While consulting for small companies and larger ones, I found that there wasn’t any real, one hundred percent functional way to get “yes” out of a team. It could have been the initial sale, the follow up call, the contract negotiations or the in-session meetings where we were trying to Do The Right Thing and get the team to perform as we’d sold them. After all that time, dozens and dozens of successful (and not so successful) startups that we’ve worked with, I think there are six keys that resonate with everybody.

  1. Start with a small pitch – if you ask for something big, first, it’s far to easy for the team or the prospect to say no. If you can get them into “yes” mode, it’s far easier to get them on the path to agreement and then once they find themselves agreeing with you it’s a lot harder for them to “snap out of it” and tell you no.
  2. Ape their body language – the fact is that it’s one of those NLP things you’ll read in many books…but it works.
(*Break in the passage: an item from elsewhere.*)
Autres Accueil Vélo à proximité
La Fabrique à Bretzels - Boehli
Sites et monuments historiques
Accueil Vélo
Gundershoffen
Study after study confirms (we’ll add a citation later 😉 ) that if you are moving towards agreement often times, you’ll start to mimic each others body language in a two person meeting. You can use this to your advantage by copying them, then moving back to step one, creating accord over some small things…the moving on to larger.
  3. Wear glasses as it’ll make you look smarter – yes, we know, wearing glasses that don’t actually help your vision seems like lying. Well, it’s not your fault if more than half the people in a survey said that those who wore glasses seemed “more intelligent” than those without. If you need to come across as a subject matter expert, it’s worth leverging this (yes, I wear contacts…but you’d be surprised at how often I showed up at sales meetings wearing glasses).
  4. Dress well and smartly – shirts with colors, button up are good, if you can pull it off, consider wearing diagonal stripes for men, as those will make you seem more forward thinking. It’s an odd, bold fashion decision and shouldn’t be made lightly…if you’re pitching something that calls for different thinking, wear it. If not, don’t.
  5. Match your presentation materials and style to the audience – this goes without saying but it bears repeating: if you’re selling a technology company, don’t arrive in meeting with a pad and paper. If you’re selling a company that values it’s history, legacy and pedigree…consider a mont blanc pen and a leatherbound organizer. You can always use evernote and a high tech pen to transmite your notes digitally later…but, the pad and pen will make your style seem more in line with the company’s – improving your shot at getting the deal.

Bonus tip: know why they are considering you and make sure to keep that clear, in meeting. If it’s a referral, emphasis the success and value you delivered to the contact that introduced you. If it’s based on your expertise or market positioning, reinforce that (say there was a new article you read, that reinforced your establish positioning, etc…). Good luck and happy selling.